İnternet kullanımının yaygınlaşması, dijital araçlarının sayısının artması ve sosyal medya kullanımının hayatımıza girmesi hem bireyleri ve gündellik yaşamı etkiliyor. Bilgiye erişmek artık daha kolay ama ulaşılan bilginin güvenilirliğini sorgulamak gerekiyor. Eksiden bilgi örneğin gazeteciler tarafından üretilirken bugün sosyal medyada her birimiz bir gazeteci gibi fikir ve görüşlerimizi paylaşabiliyoruz ya da bir doktor gibi ilaç tavsiyesinde bulunabiliyoruz.
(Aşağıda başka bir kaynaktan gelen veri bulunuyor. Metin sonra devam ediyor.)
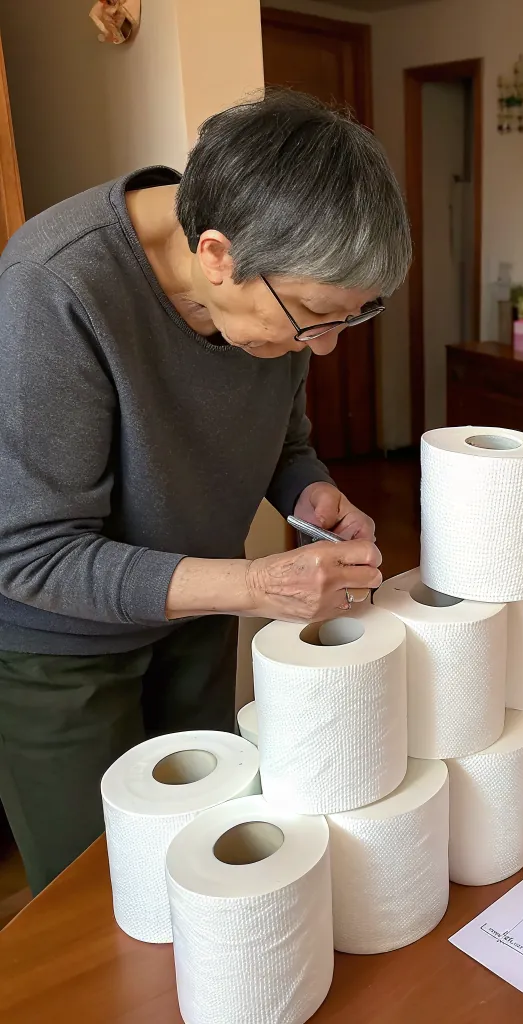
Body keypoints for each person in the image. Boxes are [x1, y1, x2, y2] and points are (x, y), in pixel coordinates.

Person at [0, 91, 411, 892]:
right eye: (315, 320)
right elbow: (30, 553)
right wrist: (257, 585)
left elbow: (281, 441)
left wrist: (311, 491)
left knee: (213, 880)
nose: (322, 350)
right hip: (62, 657)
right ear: (218, 254)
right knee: (104, 904)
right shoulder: (55, 285)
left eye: (350, 321)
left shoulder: (275, 289)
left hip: (194, 621)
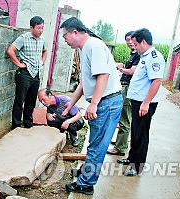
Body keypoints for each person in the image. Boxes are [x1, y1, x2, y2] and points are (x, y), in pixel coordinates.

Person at [60, 17, 123, 195]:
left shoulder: (93, 46)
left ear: (75, 32)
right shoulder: (85, 48)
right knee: (94, 142)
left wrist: (93, 104)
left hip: (106, 102)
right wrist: (69, 104)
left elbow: (103, 75)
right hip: (104, 102)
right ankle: (86, 172)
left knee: (98, 145)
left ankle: (85, 184)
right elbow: (84, 82)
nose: (64, 40)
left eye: (65, 36)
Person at [117, 28, 165, 176]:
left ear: (143, 42)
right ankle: (132, 158)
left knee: (141, 134)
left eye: (136, 44)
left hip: (144, 103)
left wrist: (146, 103)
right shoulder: (144, 56)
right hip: (137, 101)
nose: (134, 47)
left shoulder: (154, 57)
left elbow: (157, 81)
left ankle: (137, 166)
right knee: (135, 132)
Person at [7, 16, 47, 129]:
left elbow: (45, 51)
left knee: (31, 101)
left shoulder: (42, 40)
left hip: (36, 74)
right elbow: (10, 50)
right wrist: (19, 64)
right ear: (31, 28)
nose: (41, 30)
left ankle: (28, 123)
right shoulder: (23, 38)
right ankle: (16, 126)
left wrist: (41, 62)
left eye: (42, 28)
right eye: (38, 28)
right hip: (25, 74)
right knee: (19, 101)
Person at [107, 31, 140, 156]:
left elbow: (132, 72)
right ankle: (121, 144)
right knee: (123, 118)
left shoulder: (138, 55)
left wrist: (120, 68)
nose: (130, 42)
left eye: (132, 39)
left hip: (128, 89)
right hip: (125, 87)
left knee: (124, 119)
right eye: (127, 40)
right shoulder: (133, 54)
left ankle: (120, 148)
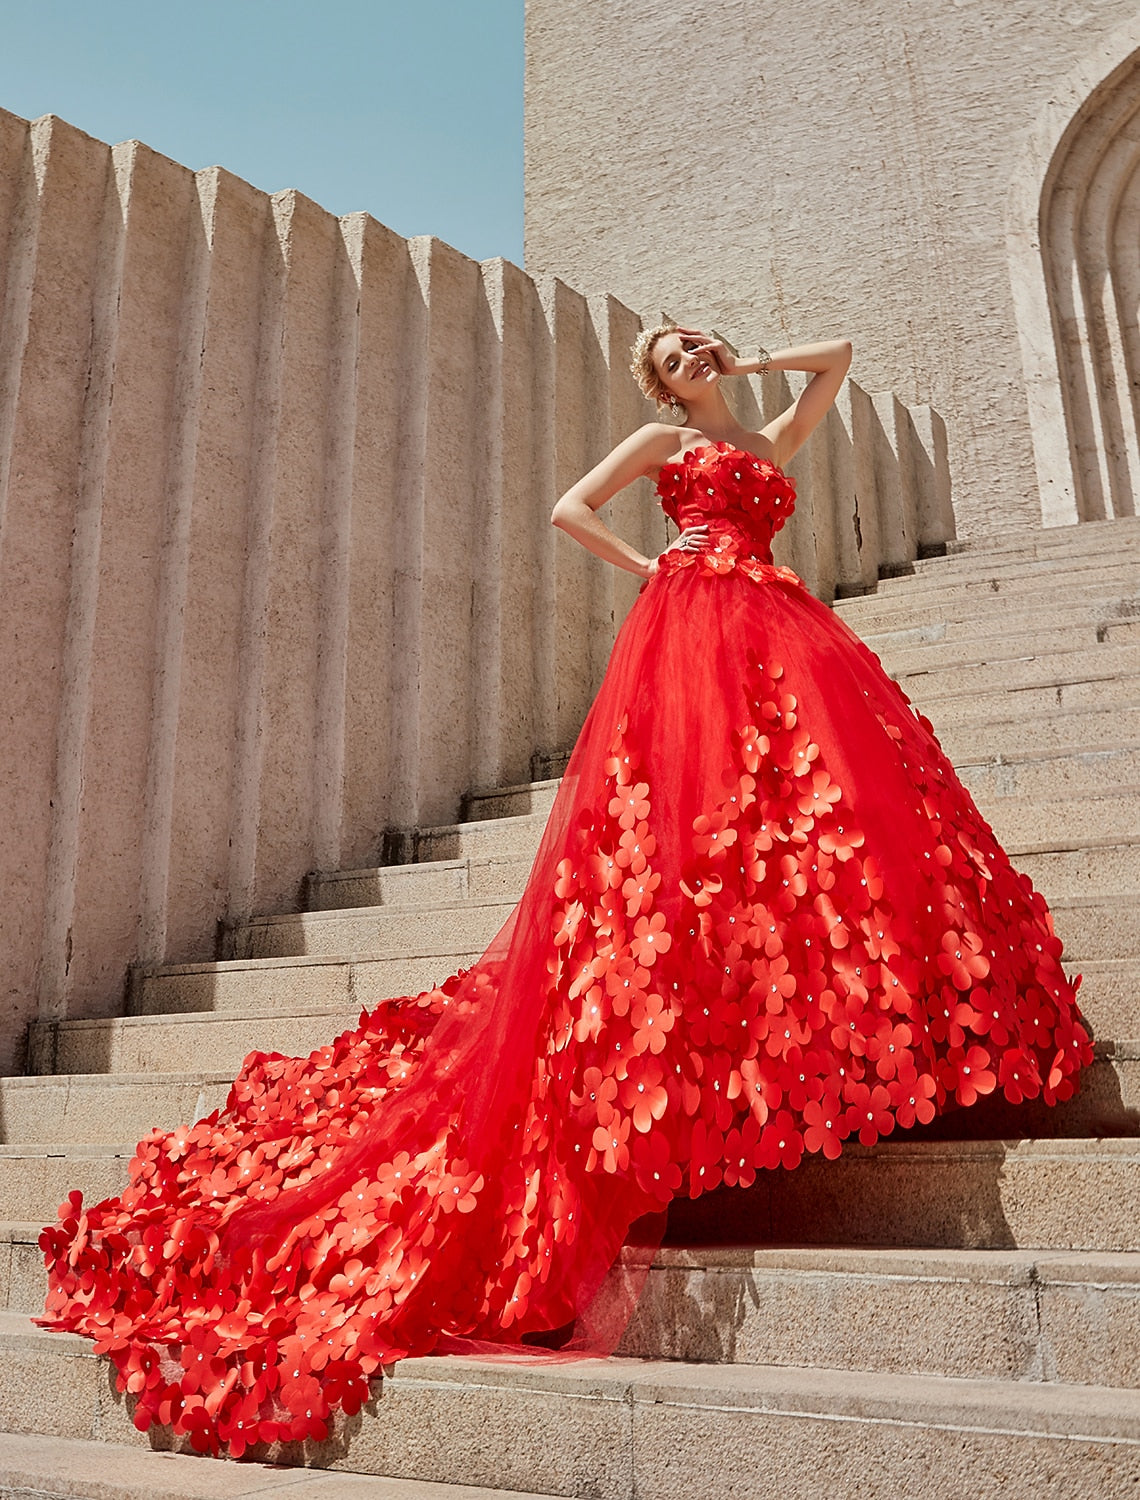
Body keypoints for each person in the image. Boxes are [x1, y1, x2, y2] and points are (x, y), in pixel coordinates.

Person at [38, 321, 1093, 1458]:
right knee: (694, 813)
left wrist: (745, 365)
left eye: (694, 347)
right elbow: (568, 509)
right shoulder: (663, 441)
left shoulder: (769, 441)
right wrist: (657, 565)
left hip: (778, 620)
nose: (688, 361)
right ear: (659, 386)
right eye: (672, 359)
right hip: (695, 620)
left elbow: (836, 358)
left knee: (814, 800)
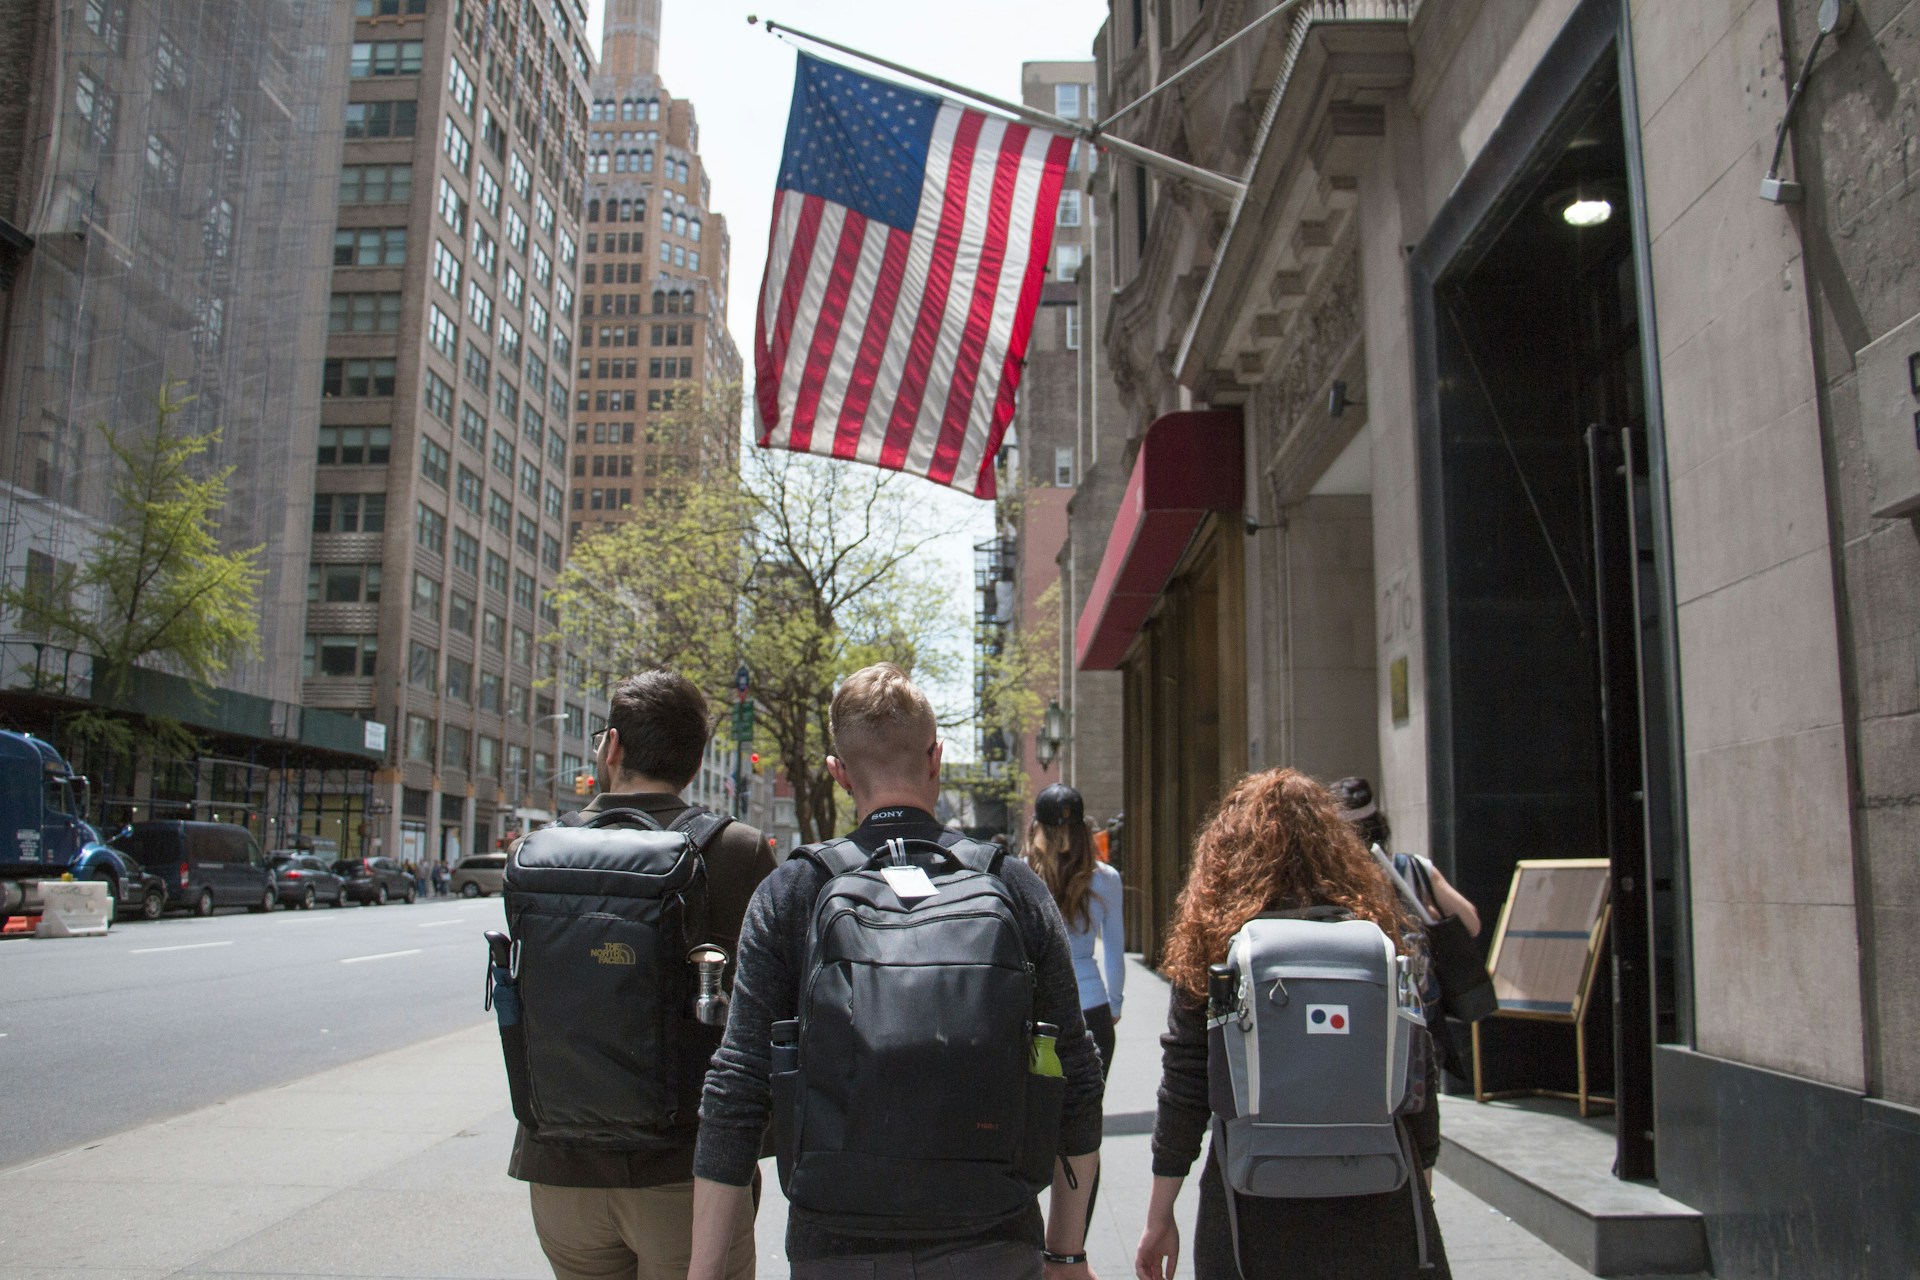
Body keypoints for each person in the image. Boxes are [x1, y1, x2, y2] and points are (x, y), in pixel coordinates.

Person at [689, 663, 1105, 1280]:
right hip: (992, 1238)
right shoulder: (1011, 884)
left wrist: (701, 1272)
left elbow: (737, 1086)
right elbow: (1076, 1069)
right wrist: (1067, 1255)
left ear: (837, 774)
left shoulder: (793, 891)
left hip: (836, 1245)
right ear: (935, 759)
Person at [509, 670, 777, 1280]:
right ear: (694, 760)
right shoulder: (738, 851)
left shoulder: (536, 852)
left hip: (560, 1170)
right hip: (689, 1174)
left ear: (611, 748)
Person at [1135, 769, 1452, 1280]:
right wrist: (1423, 1175)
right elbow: (1419, 1068)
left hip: (1253, 1195)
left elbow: (1186, 1086)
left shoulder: (1216, 945)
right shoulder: (1372, 940)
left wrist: (1159, 1215)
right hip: (1375, 1190)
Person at [1333, 776, 1481, 1183]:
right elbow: (1469, 921)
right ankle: (1423, 1195)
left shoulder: (1336, 883)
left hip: (1366, 1013)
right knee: (1420, 1105)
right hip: (1422, 1011)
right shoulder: (1413, 869)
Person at [1025, 784, 1125, 1075]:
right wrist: (1115, 1003)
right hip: (1092, 1005)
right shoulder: (1106, 879)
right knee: (1089, 1111)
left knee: (1042, 1115)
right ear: (1084, 829)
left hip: (1039, 1011)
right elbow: (1114, 950)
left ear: (1036, 828)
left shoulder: (1020, 873)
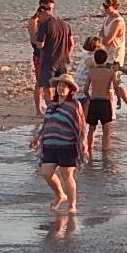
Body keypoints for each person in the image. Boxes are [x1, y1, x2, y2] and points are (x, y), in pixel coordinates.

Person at [30, 72, 86, 213]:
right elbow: (46, 124)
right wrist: (37, 137)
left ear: (70, 90)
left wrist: (83, 144)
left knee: (67, 175)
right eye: (59, 85)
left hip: (67, 145)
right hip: (49, 145)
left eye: (64, 86)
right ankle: (60, 195)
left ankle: (72, 205)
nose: (61, 88)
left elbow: (81, 126)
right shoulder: (51, 105)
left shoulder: (74, 105)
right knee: (46, 172)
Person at [99, 0, 127, 120]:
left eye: (107, 6)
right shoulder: (108, 18)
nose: (104, 8)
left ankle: (121, 111)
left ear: (114, 6)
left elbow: (108, 40)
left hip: (115, 56)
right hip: (107, 54)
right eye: (103, 6)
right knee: (112, 84)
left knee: (114, 83)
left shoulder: (118, 21)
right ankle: (117, 111)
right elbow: (101, 34)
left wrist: (100, 41)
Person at [82, 48, 119, 155]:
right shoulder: (110, 72)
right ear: (106, 59)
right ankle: (105, 151)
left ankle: (89, 149)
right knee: (106, 130)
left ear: (95, 59)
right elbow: (116, 88)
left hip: (94, 101)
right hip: (105, 102)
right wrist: (119, 100)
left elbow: (85, 89)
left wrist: (89, 97)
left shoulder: (91, 72)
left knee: (92, 128)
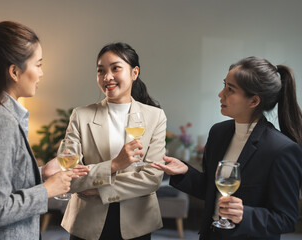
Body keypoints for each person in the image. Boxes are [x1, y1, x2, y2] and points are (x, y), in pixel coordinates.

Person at [0, 21, 88, 240]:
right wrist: (48, 190)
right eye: (38, 64)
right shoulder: (0, 121)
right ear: (14, 71)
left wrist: (40, 174)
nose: (41, 73)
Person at [152, 56, 302, 240]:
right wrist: (184, 172)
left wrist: (244, 214)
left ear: (253, 101)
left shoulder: (281, 149)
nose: (220, 94)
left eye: (230, 90)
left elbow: (286, 219)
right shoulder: (219, 132)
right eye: (225, 85)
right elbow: (211, 190)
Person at [61, 42, 166, 240]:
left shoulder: (155, 117)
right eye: (101, 71)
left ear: (134, 73)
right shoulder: (81, 115)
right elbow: (69, 176)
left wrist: (99, 189)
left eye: (115, 68)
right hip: (86, 222)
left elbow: (152, 178)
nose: (107, 77)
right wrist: (116, 164)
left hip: (137, 223)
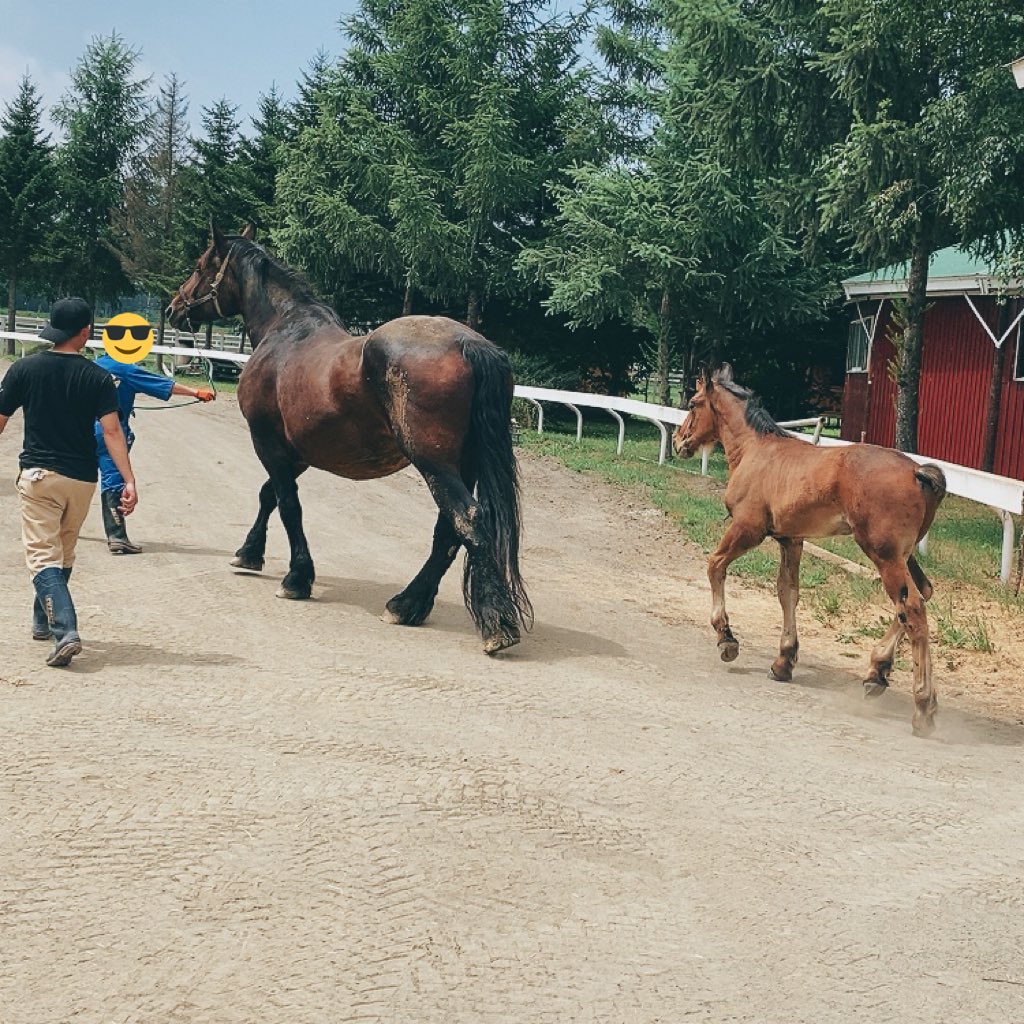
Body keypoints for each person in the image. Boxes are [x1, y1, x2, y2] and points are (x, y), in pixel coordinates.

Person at [0, 298, 138, 667]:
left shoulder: (23, 369)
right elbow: (112, 432)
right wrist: (129, 480)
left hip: (39, 477)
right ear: (85, 332)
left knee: (42, 555)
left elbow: (0, 419)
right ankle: (42, 621)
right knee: (62, 551)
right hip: (81, 479)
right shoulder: (98, 377)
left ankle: (66, 630)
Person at [93, 350, 215, 554]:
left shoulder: (93, 365)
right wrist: (195, 393)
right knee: (113, 479)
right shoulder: (126, 369)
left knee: (74, 476)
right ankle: (117, 536)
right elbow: (163, 384)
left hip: (78, 429)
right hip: (110, 429)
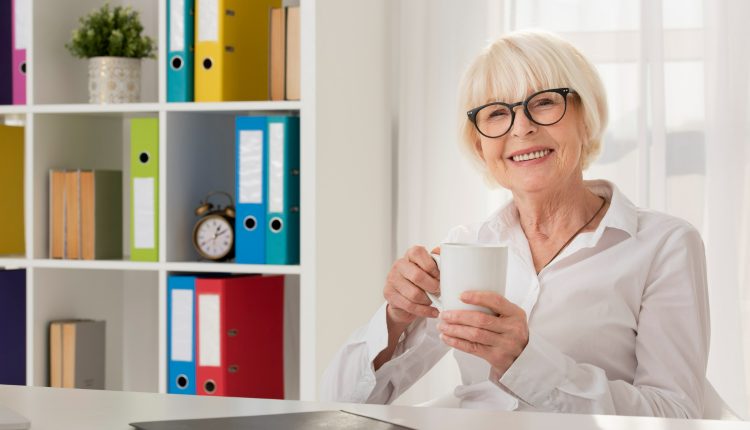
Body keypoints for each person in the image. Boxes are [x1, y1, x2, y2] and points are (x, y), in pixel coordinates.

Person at [320, 30, 709, 418]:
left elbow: (674, 415)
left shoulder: (664, 245)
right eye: (497, 113)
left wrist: (527, 360)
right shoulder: (465, 248)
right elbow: (338, 404)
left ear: (585, 119)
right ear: (480, 146)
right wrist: (394, 317)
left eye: (543, 103)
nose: (520, 128)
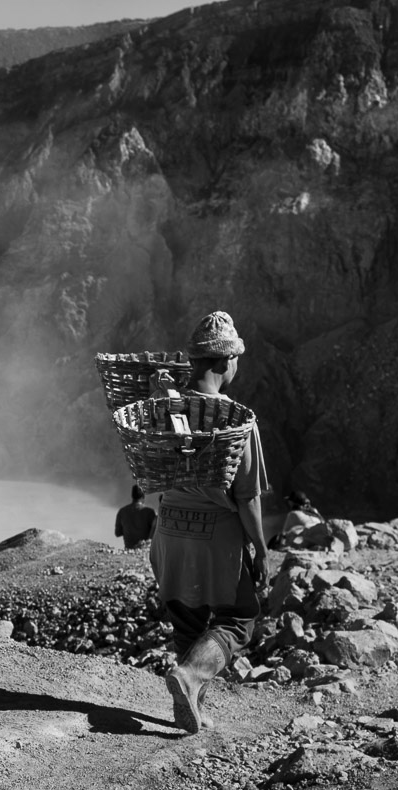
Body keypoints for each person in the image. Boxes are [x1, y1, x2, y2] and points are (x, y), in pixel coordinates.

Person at [149, 311, 269, 734]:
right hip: (215, 536)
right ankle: (191, 676)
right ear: (224, 363)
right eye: (235, 358)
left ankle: (191, 707)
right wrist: (260, 548)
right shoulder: (237, 420)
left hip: (167, 532)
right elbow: (248, 498)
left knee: (187, 618)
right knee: (240, 617)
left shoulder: (163, 411)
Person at [114, 484, 158, 549]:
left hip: (128, 548)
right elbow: (155, 532)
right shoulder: (149, 512)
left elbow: (117, 533)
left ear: (132, 496)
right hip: (144, 549)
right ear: (143, 496)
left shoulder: (122, 511)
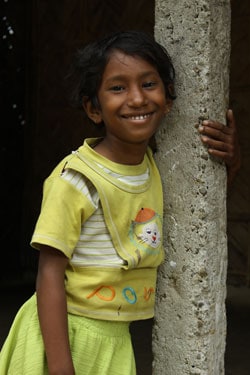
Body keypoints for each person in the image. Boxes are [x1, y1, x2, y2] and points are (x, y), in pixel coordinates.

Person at [0, 30, 241, 375]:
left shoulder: (153, 172)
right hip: (64, 335)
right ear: (93, 108)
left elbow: (197, 218)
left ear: (169, 99)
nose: (137, 98)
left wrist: (231, 163)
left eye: (148, 84)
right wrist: (60, 368)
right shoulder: (76, 179)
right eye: (117, 87)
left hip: (115, 342)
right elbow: (49, 273)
Sosyal medya sağlık konusunda olduğu gibi birçok konuda sadece gençlere değil çoğunluğa bir başucu kaynağı niteliği taşıyor. Her geçen gün büyüyerek gelişen dijital dünya, kişi ve kurumları teker teker içine alırken toplum olarak değişmemizde rol oynuyor. Bu özelliği ile de sosyal medya günlük hayatta kullandığımız basit bir araç olmanın ötesine geçerek hayatımızı şekillendiren bir güce dönüşüyor. Öyle ki insanlar için hayati öneme sahip olan sağlık konusunda dahi insanların sıklıkla başvurduğu önemli bir araç olarak işlevselliğini korumaya devam ediyor. Bu yüzden geçen gün dijitalleşen dünyada dezenformasyona karşı uyanık olmamız gerekiyor. Her konuda olduğu gibi seçme hakkının kişilere ait olduğu unutulmamalıdır. Bireylerin doğru bilgiyi ayırt etme, anlama, analiz etme, üretme ve paylaşabilme becerilerini edinebilmeleri için hazırlanacak eğitim programları ile erken yaşlarda tanışmaları sağlanmalıdır. Böylelikle toplum bu yeni dijital dünyaya uyum sağlayabilir ve doğru bilgiyi seçme konusunda güçlendiği için hepimiz için daha güvenli bir dünyanın inşası mümkün hale gelir.